The primary headings of a design brief need to relate to client personnel; details about the function of and market for the new product; user requirements; marketing requirements; how the project will be managed; the timescale of the project; any information on the investment budgets available; manufacturing processes; and regulatory and testing issues that need to be addressed.
In practice, the best way to examine these issues for a particular project is to work through a checklist. The checklist is a simple method of examining each issue to see which is relevant to the project. However obvious the needs of a project may be, it is always good practice to work through such a list, just to make sure all the issues have been identified.

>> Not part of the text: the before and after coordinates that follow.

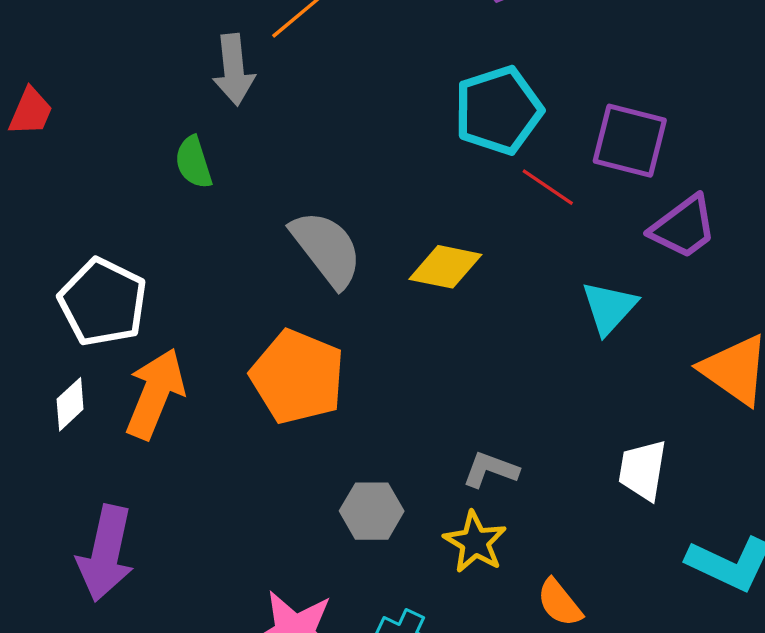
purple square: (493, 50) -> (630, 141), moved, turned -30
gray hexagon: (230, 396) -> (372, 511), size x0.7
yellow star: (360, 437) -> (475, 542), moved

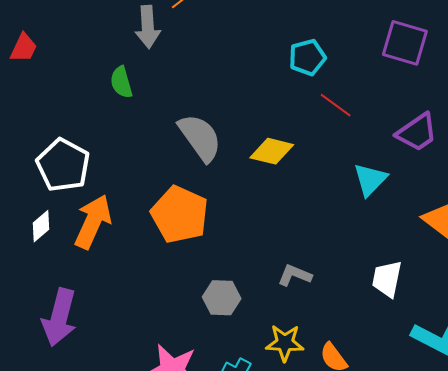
cyan pentagon: (498, 110) -> (307, 57), size x0.7
purple square: (630, 141) -> (405, 43), moved
yellow star: (475, 542) -> (285, 343), moved, turned -30

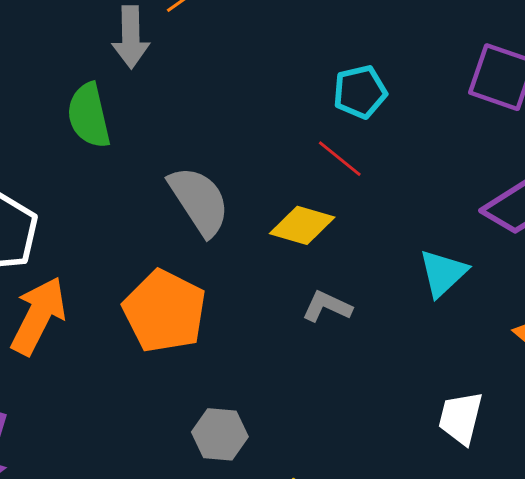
green semicircle: (121, 82) -> (89, 116), size x1.4
red line: (336, 105) -> (340, 159), moved
gray L-shape: (295, 275) -> (327, 307), moved

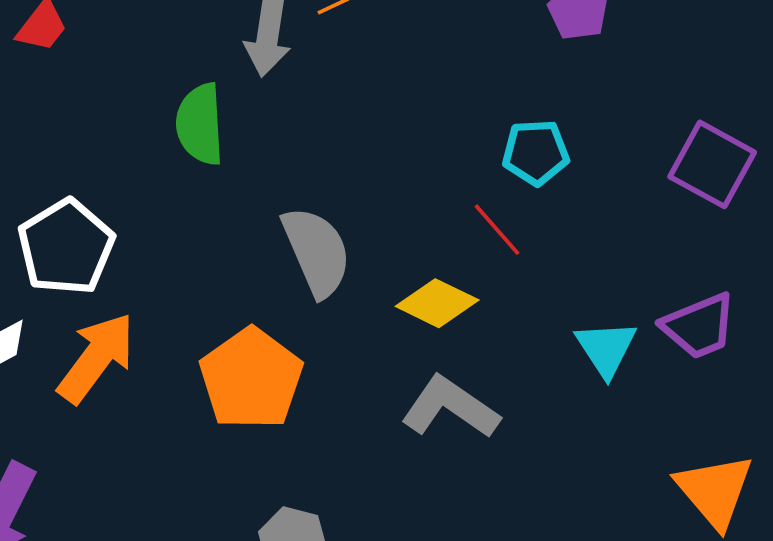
cyan triangle: (443, 273) -> (606, 348), moved, turned -30
gray L-shape: (327, 307) -> (450, 407), size x1.6

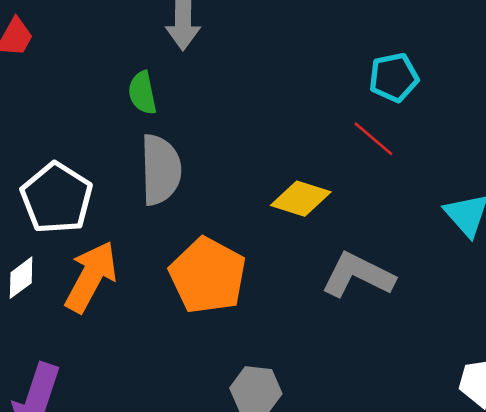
green semicircle: (200, 124) -> (142, 93), size x0.7
gray semicircle: (317, 252) -> (161, 170), moved, turned 30
yellow diamond: (437, 303) -> (301, 199), moved

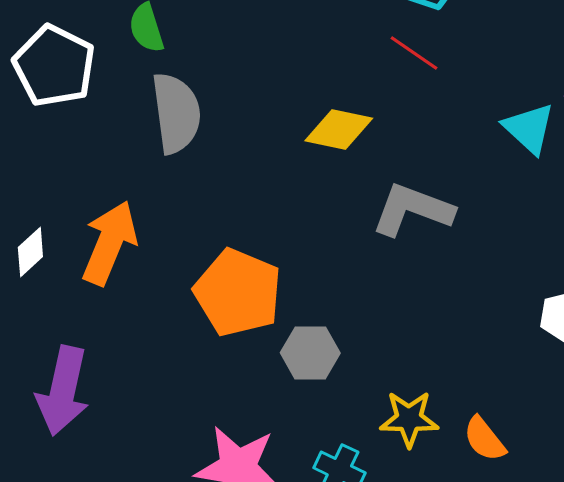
white pentagon: (57, 198) -> (54, 66), moved
orange pentagon: (208, 276) -> (238, 293), moved

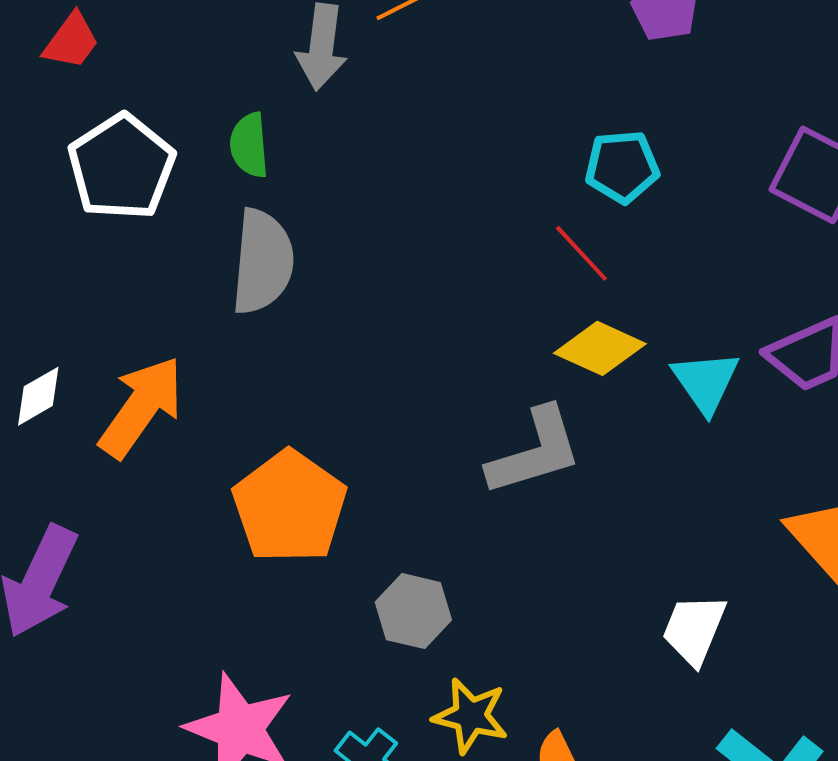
yellow diamond: (339, 130) -> (600, 348), moved
gray L-shape: (413, 210) -> (535, 452), turned 130
gray hexagon: (310, 353) -> (413, 611), moved

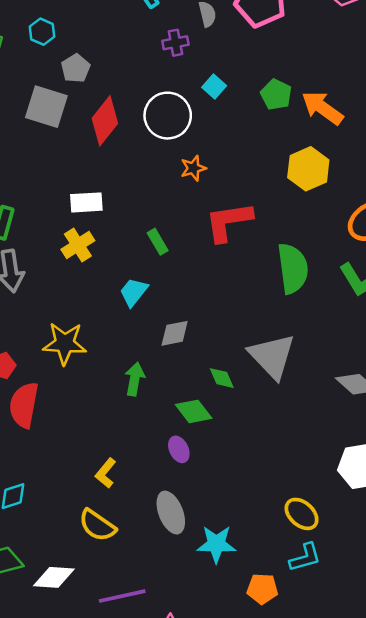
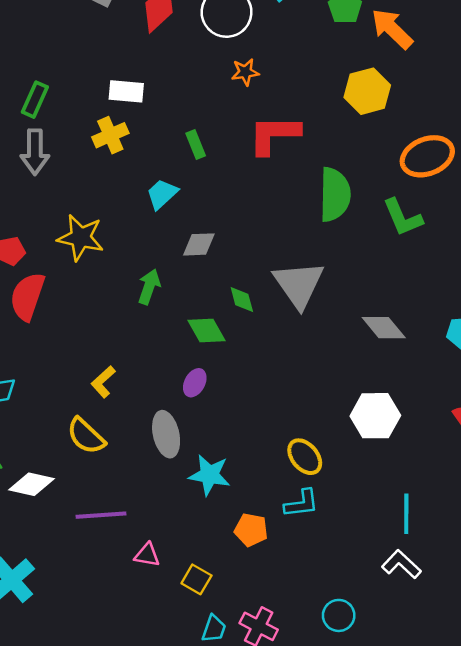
purple ellipse: (179, 449) -> (195, 383), moved, turned 45

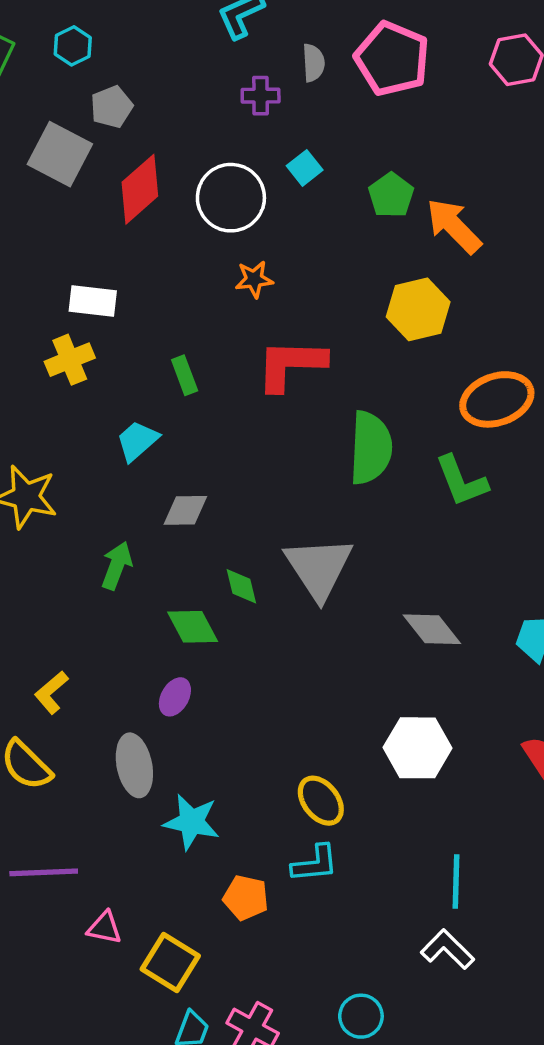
yellow square: (196, 579) -> (170, 962), size x1.4

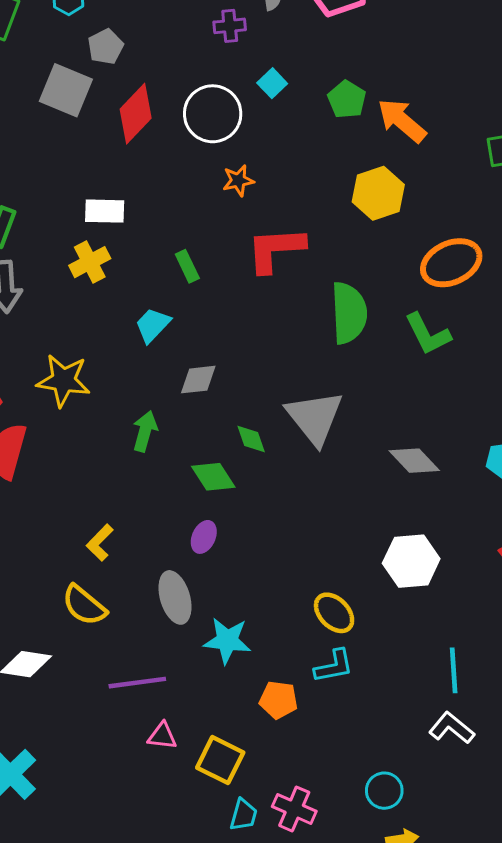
purple line: (44, 872) -> (137, 683), moved

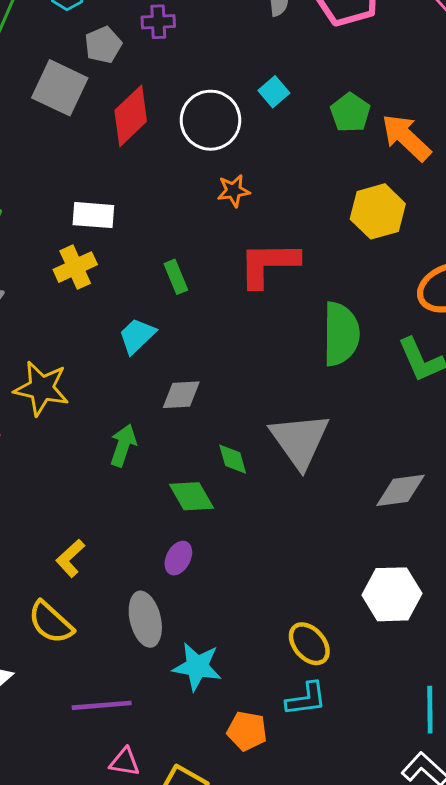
purple cross: (230, 26) -> (158, 22), moved
gray diamond: (414, 461) -> (401, 490), turned -57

One way of doing this is to break the checklist down into categories. We have produced a list, which is not exhaustive, but encompasses many of the issues that need to be covered. It is divided into ‘project preparation’, ‘industrial design’ and ‘manufacture and assembly’.
1.Who are the main people in charge of:
- Technical development
- Overall project management
2. The anticipated launch date for the product
3. Any critical milestones (concepts to show board of directors, etc)
4. Important exhibition or customer events.
5. Time required for pre-launch testing/trials.
6. Time required to obtain necessary approvals (BS, UL, etc)
7. Lead time for likely critical components.
8. Lead time for possible production processes.
9. Will the product stand alone, or be part of existing, or anticipated product range?
10. Your company’s current and anticipated position in the marketplace.
11. The history of the market and anticipated trends.
12. Details of competitors products, and their perceived strength and weaknesses.
13. Which product(s) will it be in direct competition with?
14. Copies of any sales literature on competing products.
15. Expected life of product and pricing strategy.
16. The way in which the product will be promoted and sold.
17. The principle purchase decision makers (age, sex, social group, etc).
1. Description of the product
2. Key words which the product should convey, such as 'valuable, professional, rugged'.
3. User benefits the new product will have that will differentiate it in the marketplace.
4. Typical users (male, female, skilled, unskilled, etc).
5. The branding required for company, product and corporate identity issues, including colours.
6. A full explanation of how the product will be used:
- Preparation for use
- Frequency of use
- Operating environment.
7. Components to be accommodated and their functional requirements.
8. Physical size and mounting requirements.
9. Operating temperature, vibration, shock, RFI, flame retardancy, etc.
10. Physical requirements - size, weight, etc.
11. Anticipated operating life of the product and any maintenance requirements.
12. Requirements for packaging design or the development of instructions, etc?
13.Safety & CE marking requirements:
- British Standards
- International standards
- Technical markings required
14. Environmental issues
- Material Choice
- Markings on product
- Factors during use
Manufacture and assembly
1. Anticipated production volumes.
2. Target manufacturing costs.
3. The tooling budget and amortisation period anticipated.
4. Production and assembly facilities available. (if in house)
5. Preferred manufacturing processes (if any).
6. Likelihood of staged entry to market (low volume building to high).
7. Existing suppliers to be used (if any).
8. Made/assembled in UK or offshore?
As you will have seen from this list, establishing the issues that govern a design project go way beyond colour and shape. The skill set that industrial designers bring to a new product is the capability to balance all these requirements and then develop the visual form and production data for the resulting solution.